## BEGIN EXCERPT
# Suitability of metal? updated



## rafezetter (1 Feb 2015)

I bought one of those rotary expandable cutters and sharpened the blades that came with it, but after using it to cut just 2 holes in 16mm ply the blades are just not up to it, the tips have bent under the stress.

I've no idea what type of steel they are, but I can bend the blades with pliers without too much effort, so I was wondering if anyone could advise whether making a new pair from an old (possibly hand forged) plane blade would be worth doing?

Also if I did would it be worth hardening / tempering to make them tougher or would the temper used for a plane blade be enough?


----------



## rafezetter (16 Feb 2015)

No takers on this so far - my main concern in using a (probably hand forged) plane blade to make a new pair of cutters is the friction heat they will experience and what effect that will have on the metal.


----------



## blackrodd (16 Feb 2015)

Does the hole drilled have to be an odd size?
If not forstner bits are good but this answer seems too simple.
Do you have a pic? Rodders


----------



## sdjp (17 Feb 2015)

rafezetter":bmjx54zl said:


> No takers on this so far - my main concern in using a (probably hand forged) plane blade to make a new pair of cutters is the friction heat they will experience and what effect that will have on the metal.



A plane blade is likely to be a carbon steel - the exact type is alway tricky to determine, but if we work on the assumption that it's somewhere between 1080 and O1 steel, that's probably 'close enough'. 

That is to say - it is entirely possible for a powered tool to produce enough heat by friction when cutting wood to overheat that steel, and soften it off. (It is possible that this is what happened to the original cutter bit, in fact). In general, that would need to be somewhere in the range 300 - 400 C, at the cutting tip, and you'd expect to see blueing at / near the tip [0]; that means that you'd expect to see some scorch marks if that's happening (but not always). If you're careful in use, there's no reason that such a cutter can't work - but you might find you have to use them slower than you ideally want.

I don't think you'd get a huge advantage in annealing, shaping, hardening and tempering again - you might be able to go very slightly harder, but the heat production in use might well remove that small advantage. And for use on a power tool, you want it tempered somewhat to give some toughness, lest the cutter fly apart at speed. It would be easier to shape if softened, but other than that, I don't think it would net you much. If hardening and tempering is easier for you than grinding it (keeping it cool), then that's what's probably best to determine the route.
## END EXCERPT
• **GOAL 1**:
Answer these questions about the thread:
(a) What thickness of ply did the original poster cut holes in?
(b) Which kind of bit does blackrodd suggest?
(c) What temperature range at the cutting tip does sdjp give for softening the steel?
The thread above has no connection to the entries that follow.
## BEGIN DATASET CONTENT
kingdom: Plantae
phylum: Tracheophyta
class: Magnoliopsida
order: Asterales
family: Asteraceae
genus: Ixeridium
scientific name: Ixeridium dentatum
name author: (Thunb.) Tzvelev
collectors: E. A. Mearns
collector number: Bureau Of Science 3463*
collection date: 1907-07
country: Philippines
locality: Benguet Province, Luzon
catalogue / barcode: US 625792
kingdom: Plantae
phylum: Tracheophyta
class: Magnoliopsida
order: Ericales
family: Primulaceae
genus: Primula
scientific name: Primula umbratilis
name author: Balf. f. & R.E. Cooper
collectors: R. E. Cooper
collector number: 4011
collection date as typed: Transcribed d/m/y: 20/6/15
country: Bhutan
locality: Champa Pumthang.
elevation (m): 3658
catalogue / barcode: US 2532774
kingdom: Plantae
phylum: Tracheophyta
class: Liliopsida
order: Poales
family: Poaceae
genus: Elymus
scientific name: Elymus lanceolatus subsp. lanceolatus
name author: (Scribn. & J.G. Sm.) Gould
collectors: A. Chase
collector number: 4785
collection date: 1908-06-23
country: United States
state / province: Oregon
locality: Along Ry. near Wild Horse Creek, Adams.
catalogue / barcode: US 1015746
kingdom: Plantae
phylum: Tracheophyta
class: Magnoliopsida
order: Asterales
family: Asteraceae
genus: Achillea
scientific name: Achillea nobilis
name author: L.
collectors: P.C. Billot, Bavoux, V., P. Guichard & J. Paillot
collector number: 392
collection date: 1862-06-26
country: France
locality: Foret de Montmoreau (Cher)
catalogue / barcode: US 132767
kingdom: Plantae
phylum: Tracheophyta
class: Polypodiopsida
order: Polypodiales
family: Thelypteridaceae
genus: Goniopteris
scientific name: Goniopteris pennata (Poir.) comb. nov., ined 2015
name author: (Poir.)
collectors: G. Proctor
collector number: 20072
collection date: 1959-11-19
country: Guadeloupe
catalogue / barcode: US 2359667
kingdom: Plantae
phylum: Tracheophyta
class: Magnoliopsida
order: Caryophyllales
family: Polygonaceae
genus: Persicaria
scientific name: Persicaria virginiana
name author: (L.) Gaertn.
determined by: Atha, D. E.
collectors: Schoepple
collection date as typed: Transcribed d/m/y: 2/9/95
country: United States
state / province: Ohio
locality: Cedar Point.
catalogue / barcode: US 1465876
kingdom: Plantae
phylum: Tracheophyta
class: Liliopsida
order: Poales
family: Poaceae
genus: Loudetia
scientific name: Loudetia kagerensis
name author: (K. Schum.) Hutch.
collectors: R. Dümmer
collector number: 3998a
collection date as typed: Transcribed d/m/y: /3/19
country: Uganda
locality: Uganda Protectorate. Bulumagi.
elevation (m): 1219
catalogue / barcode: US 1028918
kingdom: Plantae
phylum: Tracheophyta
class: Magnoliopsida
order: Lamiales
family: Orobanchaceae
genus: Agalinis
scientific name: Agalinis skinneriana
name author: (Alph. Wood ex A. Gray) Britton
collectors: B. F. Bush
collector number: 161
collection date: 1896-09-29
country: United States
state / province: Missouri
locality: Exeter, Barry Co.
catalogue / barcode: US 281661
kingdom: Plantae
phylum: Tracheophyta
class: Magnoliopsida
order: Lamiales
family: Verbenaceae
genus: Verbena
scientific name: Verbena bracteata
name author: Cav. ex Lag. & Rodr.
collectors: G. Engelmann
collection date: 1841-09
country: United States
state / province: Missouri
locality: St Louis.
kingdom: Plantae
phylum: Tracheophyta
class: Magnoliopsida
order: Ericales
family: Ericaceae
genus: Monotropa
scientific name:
## END DATASET CONTENT
• **GOAL 2**: Write out, unchanged, every line of the entries from their very beginning down through the line that contains "elevation (m): 3658", including that line, and nothing else.

• **COMPLETE ANSWER 1**:
(a) 16mm
(b) Forstner bits
(c) 300 - 400 C

• **COMPLETE ANSWER 2**:
kingdom: Plantae
phylum: Tracheophyta
class: Magnoliopsida
order: Asterales
family: Asteraceae
genus: Ixeridium
scientific name: Ixeridium dentatum
name author: (Thunb.) Tzvelev
collectors: E. A. Mearns
collector number: Bureau Of Science 3463*
collection date: 1907-07
country: Philippines
locality: Benguet Province, Luzon
catalogue / barcode: US 625792
kingdom: Plantae
phylum: Tracheophyta
class: Magnoliopsida
order: Ericales
family: Primulaceae
genus: Primula
scientific name: Primula umbratilis
name author: Balf. f. & R.E. Cooper
collectors: R. E. Cooper
collector number: 4011
collection date as typed: Transcribed d/m/y: 20/6/15
country: Bhutan
locality: Champa Pumthang.
elevation (m): 3658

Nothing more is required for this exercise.